Representatives from the National Congress of American Indians have also been meeting with Murkowski and raising concerns. NCAI President Jacqueline Pata has highlighted Kavanaugh’s record on climate change.

“Native foods and fisheries are declining, and tribal access to traditional foods and medicines is often limited by reservation boundaries,” Pata said in a statement.

A Murkowski spokeswoman did not respond to a request for comment on how much of a factor Alaska Natives’ concerns are in her decision on Kavanaugh.

But the Republican senator owes her 2010 re-election to tribal communities, so anything harmful to them is going to be a significant issue for her.

That year, Murkowski unexpectedly lost her primary to a tea party challenger. She responded by running as an independent, launching a write-in campaign and winning the race against all odds.

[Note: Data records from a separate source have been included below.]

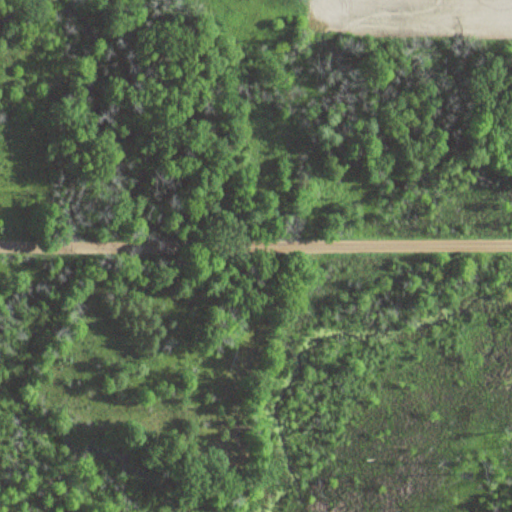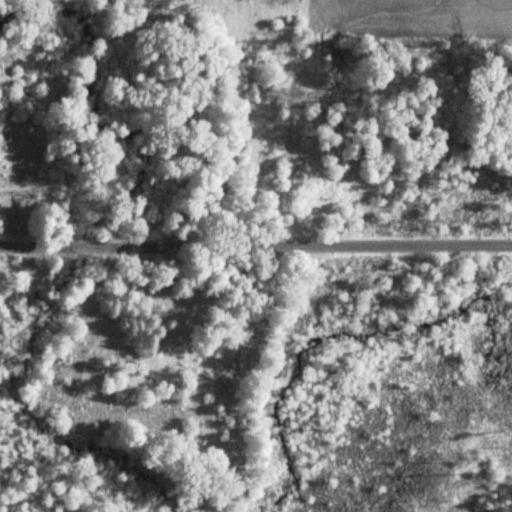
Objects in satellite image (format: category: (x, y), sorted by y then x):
road: (255, 246)
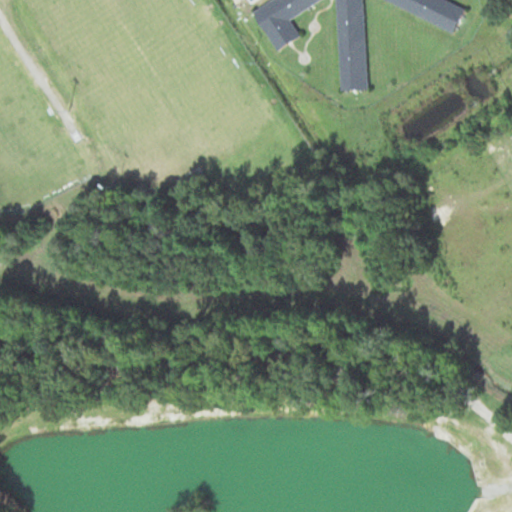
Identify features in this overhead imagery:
building: (349, 28)
road: (35, 72)
park: (149, 73)
park: (24, 127)
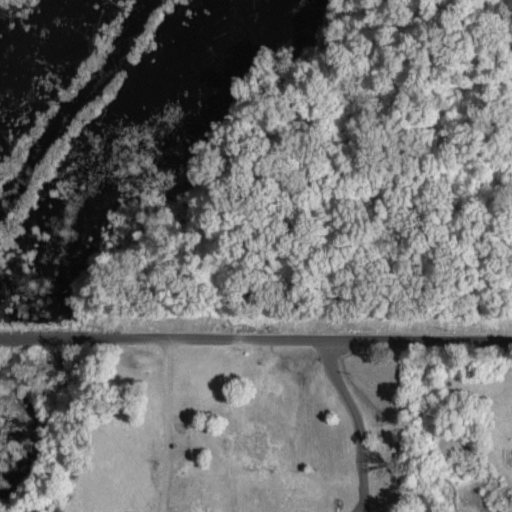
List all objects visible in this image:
road: (255, 338)
building: (199, 385)
road: (276, 501)
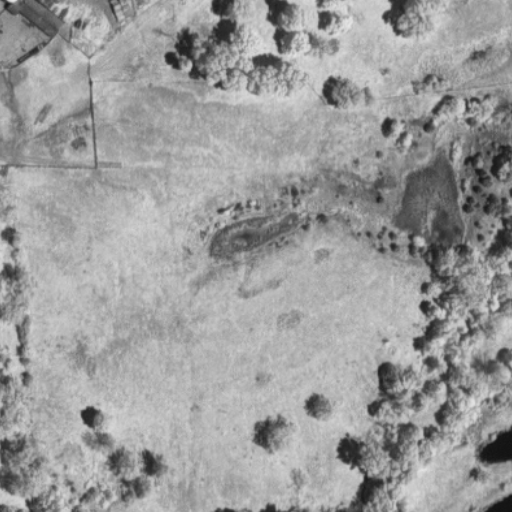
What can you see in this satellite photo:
building: (51, 1)
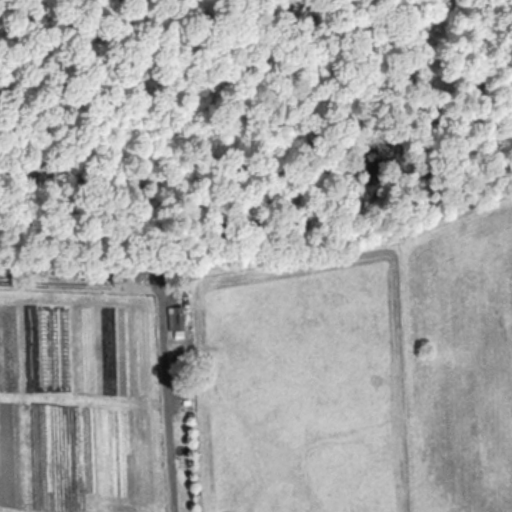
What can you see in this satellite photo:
road: (419, 3)
road: (294, 26)
road: (290, 45)
road: (132, 93)
road: (112, 231)
road: (337, 249)
crop: (256, 256)
road: (80, 287)
building: (175, 320)
building: (175, 321)
road: (165, 401)
building: (231, 511)
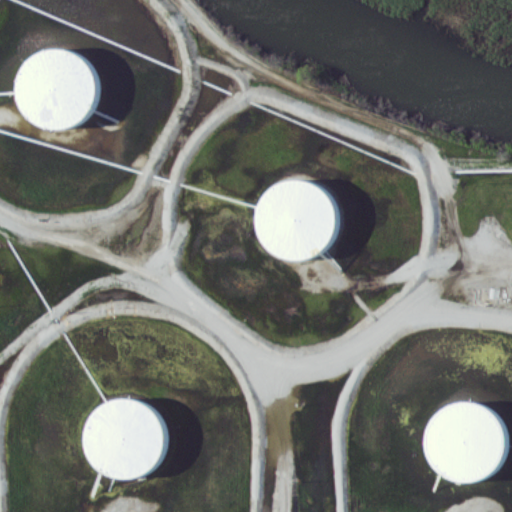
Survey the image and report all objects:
river: (395, 67)
building: (60, 74)
building: (60, 88)
road: (335, 109)
road: (177, 135)
road: (425, 203)
building: (297, 205)
road: (30, 212)
building: (299, 218)
road: (168, 259)
road: (407, 266)
road: (129, 328)
road: (243, 361)
road: (379, 376)
building: (124, 434)
building: (127, 437)
building: (468, 437)
building: (467, 440)
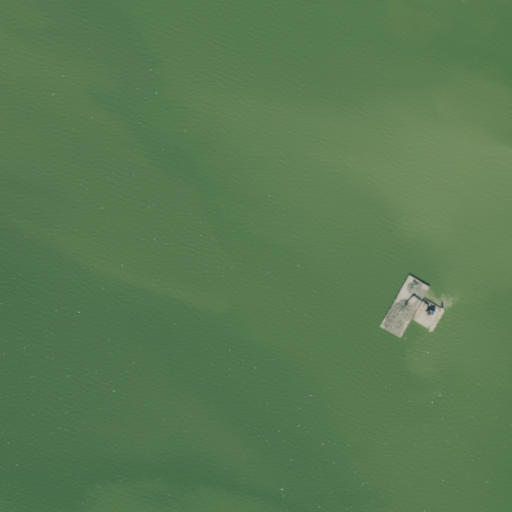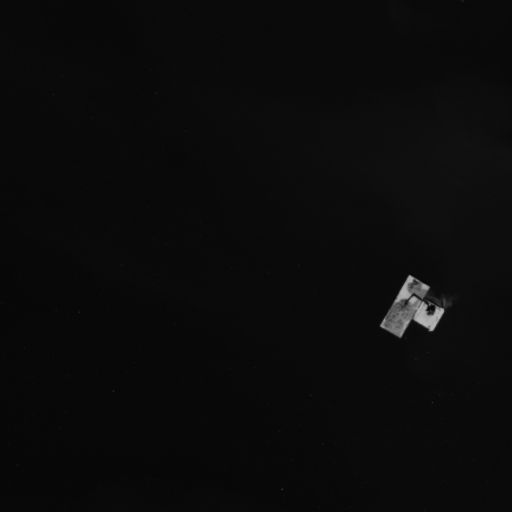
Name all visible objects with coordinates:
river: (135, 347)
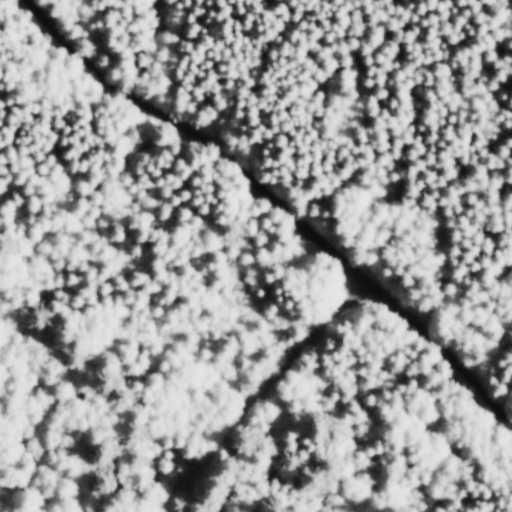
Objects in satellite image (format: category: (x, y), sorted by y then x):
road: (300, 196)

Whose support didn’t she have? The Republican Party. Whose support did she have? Alaska Natives, who turned out for her and fueled her victory.

“If the Alaska Native community raises its decibel level on matters from subsistence to civil rights, that would register with Sen. Murkowski,” said a source familiar with Murkowski’s thinking, who requested anonymity to speak freely.

“This would be a death knell to us in Alaska.”

- Heather Kendall-Miller, an Alaska Native attorney

Local Alaska tribes and constituents perhaps carry the most weight in shaping Murkowski’s decisions. She’s hearing from them, too.

The leaders of four Alaska tribal councils separately wrote to Murkowski and Sen. Dan Sullivan (R-Alaska) last week, urging them to oppose Kavanaugh. Letters came from leaders of the Hughes Tribal Council, the Ruby Tribal Council, the Tanana Tribal Council and the Native Village of Venetie Tribal Government.

Late Friday, the leader of the Tlingit and Haida Tribes of Alaska ― which have more than 30,000 tribal citizens ― posted a letter on Facebook on behalf of the tribes urging Murkowski to vote no.

“We are concerned moving his nomination forward due to his unsound views and the potential injury that his misperceptions would wreak upon your Native Alaskan constituents, our Native Hawaiian friends and fellow indigenous peoples,” said tribal President Richard Chalyee Éesh Peterson.

Some Alaska residents came to Capitol Hill on Thursday to protest Kavanaugh and visited Murkowski’s and Sullivan’s offices. One of them, Alaska Native Dorothy Johnson, said putting Kavanaugh on the Supreme Court would put her community’s livelihood at risk.

“If we get our subsistence rights taken away from us, we are going to suffer,” Johnson told news outlet GrayDC. “It’s going to be very hard.”

This story has been updated to include a letter from the Tlingit Haida Tribes of Alaska.